Jay Hartzell, dean of the prestigious University of Texas McCombs School of Business, has been tapped as UT’s interim president. Earlier this week, it was revealed that the current president, Gregory Fenves, was resigning the position this summer.
In an April 8 release, Kevin Eltife, chairman of the UT System Board of Regents, says the regents and system Chancellor James Milliken “have full confidence in Jay’s abilities to navigate UT Austin through this unprecedented time in the university’s and nation’s history.”
Fenves' resignation was first reported by local outlets on April 6 quoting a high-level unnamed source and confirmed by the university the next day.
Fenves, president of UT’s flagship campus since 2015, announced he will leave the university June 30 to become president of Emory University in Atlanta. “The timing of this news in the middle of the COVID-19 pandemic is not what I had expected or wanted,” Fenves wrote in a letter to the UT community.
Hartzell, 50, earned a doctoral degree in finance from UT in 1998 and returned in 2001 as a faculty member. He has worked at UT since then.
“There is no one better suited to lead the flagship campus, inspire Longhorn Nation, and move our university forward,” Eltife says.
UT says the two men will work together to “create a smooth transition.”

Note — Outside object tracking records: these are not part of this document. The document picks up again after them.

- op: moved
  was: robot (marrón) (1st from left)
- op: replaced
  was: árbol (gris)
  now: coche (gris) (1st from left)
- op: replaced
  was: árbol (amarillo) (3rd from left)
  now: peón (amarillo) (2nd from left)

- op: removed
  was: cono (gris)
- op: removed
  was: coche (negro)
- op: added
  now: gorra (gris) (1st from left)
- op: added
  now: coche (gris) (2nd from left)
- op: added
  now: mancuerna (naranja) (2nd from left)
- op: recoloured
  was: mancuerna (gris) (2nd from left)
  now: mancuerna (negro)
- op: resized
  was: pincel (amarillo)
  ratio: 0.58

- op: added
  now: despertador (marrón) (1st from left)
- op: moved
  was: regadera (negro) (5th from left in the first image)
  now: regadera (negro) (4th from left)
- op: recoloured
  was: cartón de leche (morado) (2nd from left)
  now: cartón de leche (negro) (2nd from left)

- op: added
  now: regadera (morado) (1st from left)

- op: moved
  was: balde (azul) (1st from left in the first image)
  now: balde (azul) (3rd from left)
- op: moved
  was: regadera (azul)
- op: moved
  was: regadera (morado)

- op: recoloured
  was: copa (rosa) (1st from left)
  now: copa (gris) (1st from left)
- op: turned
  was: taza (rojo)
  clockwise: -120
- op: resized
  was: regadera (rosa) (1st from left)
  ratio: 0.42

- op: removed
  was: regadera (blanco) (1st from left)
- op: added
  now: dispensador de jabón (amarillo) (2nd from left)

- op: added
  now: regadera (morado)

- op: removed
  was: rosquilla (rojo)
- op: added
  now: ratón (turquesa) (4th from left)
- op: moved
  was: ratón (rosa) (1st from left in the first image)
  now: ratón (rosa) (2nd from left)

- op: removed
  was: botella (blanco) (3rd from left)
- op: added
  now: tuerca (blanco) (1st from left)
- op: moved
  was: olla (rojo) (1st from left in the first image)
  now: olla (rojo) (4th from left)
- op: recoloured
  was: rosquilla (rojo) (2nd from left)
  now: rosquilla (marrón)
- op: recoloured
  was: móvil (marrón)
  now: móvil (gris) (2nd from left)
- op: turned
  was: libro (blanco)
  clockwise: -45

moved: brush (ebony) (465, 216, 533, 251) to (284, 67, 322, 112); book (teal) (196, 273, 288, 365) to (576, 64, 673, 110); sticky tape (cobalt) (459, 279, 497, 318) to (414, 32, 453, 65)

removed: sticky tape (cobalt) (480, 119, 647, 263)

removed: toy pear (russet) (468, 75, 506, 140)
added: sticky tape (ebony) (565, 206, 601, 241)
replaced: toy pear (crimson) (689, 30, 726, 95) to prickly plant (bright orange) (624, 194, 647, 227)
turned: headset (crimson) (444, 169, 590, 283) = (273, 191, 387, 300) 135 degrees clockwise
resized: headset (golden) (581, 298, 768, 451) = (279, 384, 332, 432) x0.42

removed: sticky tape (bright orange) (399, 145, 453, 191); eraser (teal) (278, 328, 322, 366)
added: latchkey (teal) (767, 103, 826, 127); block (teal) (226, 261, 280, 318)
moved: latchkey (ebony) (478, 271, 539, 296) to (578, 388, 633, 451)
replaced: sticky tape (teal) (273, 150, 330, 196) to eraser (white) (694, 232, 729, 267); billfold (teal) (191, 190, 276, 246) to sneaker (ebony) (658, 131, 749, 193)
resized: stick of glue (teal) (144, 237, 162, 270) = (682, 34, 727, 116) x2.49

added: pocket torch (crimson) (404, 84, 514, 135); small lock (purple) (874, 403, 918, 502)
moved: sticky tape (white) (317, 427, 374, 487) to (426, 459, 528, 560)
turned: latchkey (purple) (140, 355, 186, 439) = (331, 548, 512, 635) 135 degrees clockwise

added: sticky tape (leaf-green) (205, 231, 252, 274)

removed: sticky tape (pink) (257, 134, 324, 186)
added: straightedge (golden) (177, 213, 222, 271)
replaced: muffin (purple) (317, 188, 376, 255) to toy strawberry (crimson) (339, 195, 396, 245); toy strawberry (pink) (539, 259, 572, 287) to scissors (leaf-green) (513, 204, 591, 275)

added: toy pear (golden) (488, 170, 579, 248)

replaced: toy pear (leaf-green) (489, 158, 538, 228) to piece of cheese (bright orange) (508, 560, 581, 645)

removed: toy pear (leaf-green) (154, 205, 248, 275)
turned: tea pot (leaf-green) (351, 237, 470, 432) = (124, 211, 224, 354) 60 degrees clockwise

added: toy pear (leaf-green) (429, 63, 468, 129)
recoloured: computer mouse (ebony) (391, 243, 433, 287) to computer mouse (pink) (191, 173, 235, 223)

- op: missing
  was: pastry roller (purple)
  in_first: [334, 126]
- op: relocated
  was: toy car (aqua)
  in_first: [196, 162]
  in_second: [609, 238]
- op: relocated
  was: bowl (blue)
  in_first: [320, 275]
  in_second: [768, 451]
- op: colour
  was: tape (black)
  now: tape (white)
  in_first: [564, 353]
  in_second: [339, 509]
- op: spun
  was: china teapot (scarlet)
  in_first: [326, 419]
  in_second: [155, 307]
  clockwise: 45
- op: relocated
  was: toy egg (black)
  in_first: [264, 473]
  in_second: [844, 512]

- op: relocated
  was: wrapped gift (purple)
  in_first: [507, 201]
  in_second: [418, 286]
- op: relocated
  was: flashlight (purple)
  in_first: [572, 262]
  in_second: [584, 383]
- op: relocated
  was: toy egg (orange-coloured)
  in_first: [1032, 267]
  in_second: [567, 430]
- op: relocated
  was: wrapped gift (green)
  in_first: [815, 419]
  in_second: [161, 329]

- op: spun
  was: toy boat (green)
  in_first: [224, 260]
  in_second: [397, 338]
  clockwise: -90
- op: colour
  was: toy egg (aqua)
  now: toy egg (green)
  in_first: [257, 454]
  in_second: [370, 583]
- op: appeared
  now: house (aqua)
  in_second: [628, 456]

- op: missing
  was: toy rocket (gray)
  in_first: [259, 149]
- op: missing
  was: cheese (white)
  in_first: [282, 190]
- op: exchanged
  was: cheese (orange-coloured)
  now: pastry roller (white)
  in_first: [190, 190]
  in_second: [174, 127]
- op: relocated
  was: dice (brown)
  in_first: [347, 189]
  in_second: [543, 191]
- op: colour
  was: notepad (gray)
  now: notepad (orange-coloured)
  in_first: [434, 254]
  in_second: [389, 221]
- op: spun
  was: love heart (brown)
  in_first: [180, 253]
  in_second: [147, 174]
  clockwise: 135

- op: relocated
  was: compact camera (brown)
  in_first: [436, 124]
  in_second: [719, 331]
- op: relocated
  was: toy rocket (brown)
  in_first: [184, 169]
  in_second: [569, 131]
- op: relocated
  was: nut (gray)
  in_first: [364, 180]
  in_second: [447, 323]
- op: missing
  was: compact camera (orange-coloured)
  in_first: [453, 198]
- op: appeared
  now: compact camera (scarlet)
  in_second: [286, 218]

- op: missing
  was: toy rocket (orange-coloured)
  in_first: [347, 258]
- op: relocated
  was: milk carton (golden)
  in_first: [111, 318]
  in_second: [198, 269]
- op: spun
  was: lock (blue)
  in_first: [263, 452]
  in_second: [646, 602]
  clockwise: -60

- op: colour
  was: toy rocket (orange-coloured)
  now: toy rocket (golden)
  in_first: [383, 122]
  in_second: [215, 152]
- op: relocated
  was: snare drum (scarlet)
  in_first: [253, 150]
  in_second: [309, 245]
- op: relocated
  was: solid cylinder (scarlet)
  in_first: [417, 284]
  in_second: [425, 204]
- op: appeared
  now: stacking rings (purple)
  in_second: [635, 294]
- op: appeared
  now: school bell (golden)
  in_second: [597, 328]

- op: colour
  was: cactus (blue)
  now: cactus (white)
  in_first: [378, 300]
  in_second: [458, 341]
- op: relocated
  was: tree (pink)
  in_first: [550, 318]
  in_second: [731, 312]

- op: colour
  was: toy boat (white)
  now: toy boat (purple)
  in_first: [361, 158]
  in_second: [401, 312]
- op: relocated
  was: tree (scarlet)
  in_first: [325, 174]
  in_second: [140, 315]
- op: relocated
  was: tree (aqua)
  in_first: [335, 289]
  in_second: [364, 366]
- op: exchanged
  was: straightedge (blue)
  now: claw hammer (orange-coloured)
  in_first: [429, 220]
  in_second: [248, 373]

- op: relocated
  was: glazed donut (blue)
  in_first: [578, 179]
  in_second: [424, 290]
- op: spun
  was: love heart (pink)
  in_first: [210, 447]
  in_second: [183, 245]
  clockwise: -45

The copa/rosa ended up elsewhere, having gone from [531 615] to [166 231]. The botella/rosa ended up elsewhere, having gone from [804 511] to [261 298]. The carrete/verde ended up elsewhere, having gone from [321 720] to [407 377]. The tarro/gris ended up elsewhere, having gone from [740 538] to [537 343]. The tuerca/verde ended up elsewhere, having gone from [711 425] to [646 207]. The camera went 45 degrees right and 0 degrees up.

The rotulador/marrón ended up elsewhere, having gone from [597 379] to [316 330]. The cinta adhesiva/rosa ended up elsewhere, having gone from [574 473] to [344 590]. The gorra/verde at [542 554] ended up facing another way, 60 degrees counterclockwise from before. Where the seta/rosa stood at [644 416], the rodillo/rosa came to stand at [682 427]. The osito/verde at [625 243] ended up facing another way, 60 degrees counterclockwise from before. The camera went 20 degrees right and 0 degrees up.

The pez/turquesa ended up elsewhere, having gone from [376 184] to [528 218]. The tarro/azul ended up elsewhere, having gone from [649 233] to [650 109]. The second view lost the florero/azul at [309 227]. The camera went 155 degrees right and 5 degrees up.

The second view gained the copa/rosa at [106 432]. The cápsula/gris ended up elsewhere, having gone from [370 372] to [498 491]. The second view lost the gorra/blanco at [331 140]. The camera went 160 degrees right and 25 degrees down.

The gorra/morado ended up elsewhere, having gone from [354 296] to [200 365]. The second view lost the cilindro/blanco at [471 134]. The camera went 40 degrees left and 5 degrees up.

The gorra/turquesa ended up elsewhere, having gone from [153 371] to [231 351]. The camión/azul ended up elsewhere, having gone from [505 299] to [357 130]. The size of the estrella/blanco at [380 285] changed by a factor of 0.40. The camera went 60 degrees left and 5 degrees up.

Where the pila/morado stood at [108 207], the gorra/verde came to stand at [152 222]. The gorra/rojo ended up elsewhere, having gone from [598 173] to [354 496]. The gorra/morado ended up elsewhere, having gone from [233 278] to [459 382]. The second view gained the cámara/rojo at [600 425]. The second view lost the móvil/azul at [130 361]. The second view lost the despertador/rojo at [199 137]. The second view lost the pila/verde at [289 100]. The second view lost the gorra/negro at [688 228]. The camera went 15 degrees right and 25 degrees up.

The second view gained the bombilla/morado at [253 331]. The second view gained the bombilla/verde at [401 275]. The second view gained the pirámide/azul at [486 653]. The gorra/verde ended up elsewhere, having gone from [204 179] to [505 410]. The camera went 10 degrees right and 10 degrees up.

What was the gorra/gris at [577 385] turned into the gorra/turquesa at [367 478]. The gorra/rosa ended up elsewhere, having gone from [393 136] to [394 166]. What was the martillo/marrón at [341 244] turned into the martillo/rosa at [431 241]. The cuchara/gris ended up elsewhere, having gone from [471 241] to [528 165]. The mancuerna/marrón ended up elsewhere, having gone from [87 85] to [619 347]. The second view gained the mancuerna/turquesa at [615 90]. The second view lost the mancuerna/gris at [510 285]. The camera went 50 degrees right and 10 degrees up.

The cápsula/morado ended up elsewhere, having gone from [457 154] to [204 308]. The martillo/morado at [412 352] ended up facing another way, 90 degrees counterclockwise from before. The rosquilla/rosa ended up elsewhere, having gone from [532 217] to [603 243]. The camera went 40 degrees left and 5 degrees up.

Aside from being dean of the McCombs School since 2016, Hartzell holds the Lois and Richard Folger Dean’s Leadership Chair, Centennial Chair in Business Education Leadership, and Trammell Crow Professorship. He previously was senior associate dean for academic affairs, executive director of the McCombs School’s Real Estate Finance and Investment Center, and chairman of the school’s finance department.
“The Forty Acres have been my home for most of my life," Hartzell says, “and I look forward to working with our fantastic leadership team, alumni, faculty, staff, and students to lead UT through today’s crisis and create an even brighter future for this great university.”
At Emory, Fenves succeeds Claire Sterk, who announced her retirement in November 2019 after serving as Emory’s president since 2016.
“It has been a privilege to lead UT Austin, which I believe is among America’s best public institutions of higher education,” Fenves says in an April 7 release from Emory.